→ YOUR ASSIGNMENT: In the data below, find the line that contains "when we grow together" and the line that contains "RERA Registered Real". Copy both, plus every line between them, exactly.
********************
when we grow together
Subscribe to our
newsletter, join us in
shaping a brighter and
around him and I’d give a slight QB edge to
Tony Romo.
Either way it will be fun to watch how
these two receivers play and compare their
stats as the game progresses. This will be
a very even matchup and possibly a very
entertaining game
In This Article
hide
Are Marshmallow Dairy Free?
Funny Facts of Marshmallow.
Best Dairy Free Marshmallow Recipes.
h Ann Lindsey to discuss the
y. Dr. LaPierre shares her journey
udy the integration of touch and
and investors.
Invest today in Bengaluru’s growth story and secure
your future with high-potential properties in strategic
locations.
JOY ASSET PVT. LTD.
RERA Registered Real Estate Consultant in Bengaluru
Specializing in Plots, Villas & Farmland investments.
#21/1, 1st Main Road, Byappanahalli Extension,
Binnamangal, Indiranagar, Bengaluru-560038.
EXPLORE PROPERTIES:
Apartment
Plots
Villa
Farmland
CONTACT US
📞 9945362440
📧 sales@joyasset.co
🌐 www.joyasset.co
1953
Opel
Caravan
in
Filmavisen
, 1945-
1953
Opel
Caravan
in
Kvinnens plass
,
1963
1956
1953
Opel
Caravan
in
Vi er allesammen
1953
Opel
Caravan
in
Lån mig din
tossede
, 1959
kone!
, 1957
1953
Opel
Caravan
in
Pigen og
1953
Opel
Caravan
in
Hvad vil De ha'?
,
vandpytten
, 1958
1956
********************
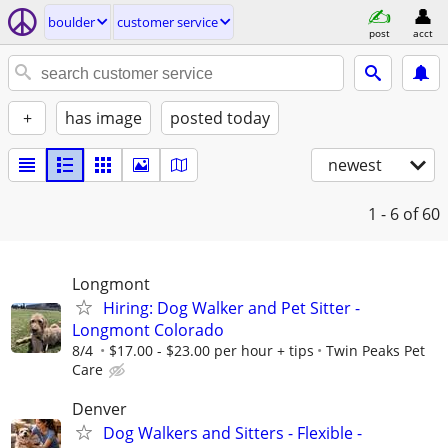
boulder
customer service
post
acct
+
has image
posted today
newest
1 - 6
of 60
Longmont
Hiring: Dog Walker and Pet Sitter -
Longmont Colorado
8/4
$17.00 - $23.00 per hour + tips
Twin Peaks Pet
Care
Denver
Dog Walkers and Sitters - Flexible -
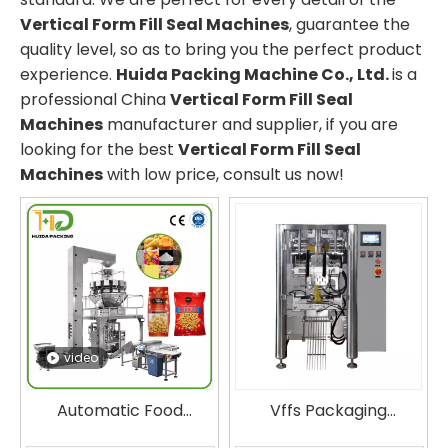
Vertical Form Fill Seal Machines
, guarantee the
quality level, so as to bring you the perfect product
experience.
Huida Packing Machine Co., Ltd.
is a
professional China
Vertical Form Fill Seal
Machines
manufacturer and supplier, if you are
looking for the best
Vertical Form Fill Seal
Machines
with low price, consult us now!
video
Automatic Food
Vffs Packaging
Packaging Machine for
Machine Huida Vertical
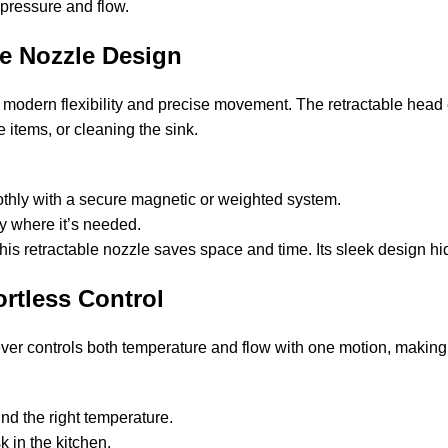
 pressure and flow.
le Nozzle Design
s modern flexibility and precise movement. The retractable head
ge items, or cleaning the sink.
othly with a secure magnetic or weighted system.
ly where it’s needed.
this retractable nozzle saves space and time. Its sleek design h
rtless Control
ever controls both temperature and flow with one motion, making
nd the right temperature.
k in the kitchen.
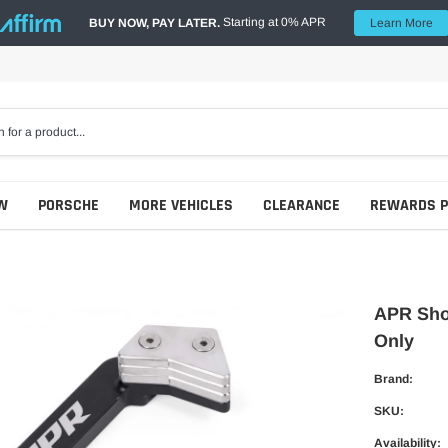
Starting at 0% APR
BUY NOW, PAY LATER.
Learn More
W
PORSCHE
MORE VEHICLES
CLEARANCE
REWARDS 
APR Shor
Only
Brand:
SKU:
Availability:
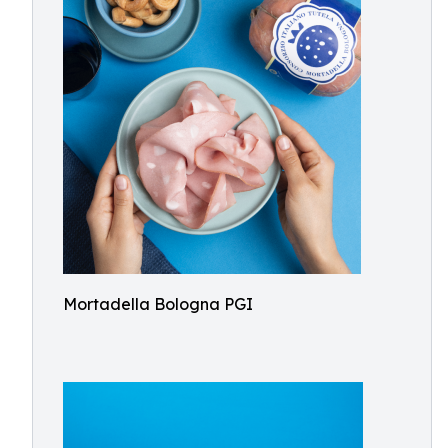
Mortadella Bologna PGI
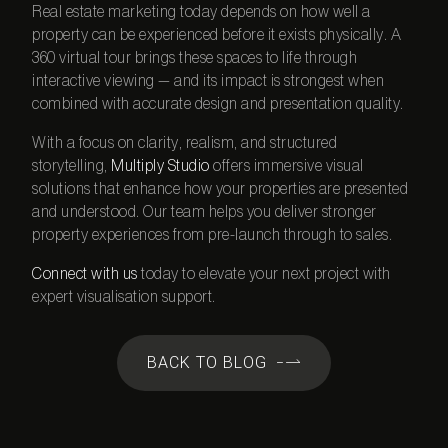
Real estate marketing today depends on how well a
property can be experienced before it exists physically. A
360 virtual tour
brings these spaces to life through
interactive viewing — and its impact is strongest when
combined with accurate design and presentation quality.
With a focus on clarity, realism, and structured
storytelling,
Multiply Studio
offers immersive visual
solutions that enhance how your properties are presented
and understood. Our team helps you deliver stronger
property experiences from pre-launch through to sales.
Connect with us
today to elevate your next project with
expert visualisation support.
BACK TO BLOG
********************
→ SOLVED EXERCISE:
when we grow together
Subscribe to our
newsletter, join us in
shaping a brighter and
around him and I’d give a slight QB edge to
Tony Romo.
Either way it will be fun to watch how
these two receivers play and compare their
stats as the game progresses. This will be
a very even matchup and possibly a very
entertaining game
In This Article
hide
Are Marshmallow Dairy Free?
Funny Facts of Marshmallow.
Best Dairy Free Marshmallow Recipes.
h Ann Lindsey to discuss the
y. Dr. LaPierre shares her journey
udy the integration of touch and
and investors.
Invest today in Bengaluru’s growth story and secure
your future with high-potential properties in strategic
locations.
JOY ASSET PVT. LTD.
RERA Registered Real Estate Consultant in Bengaluru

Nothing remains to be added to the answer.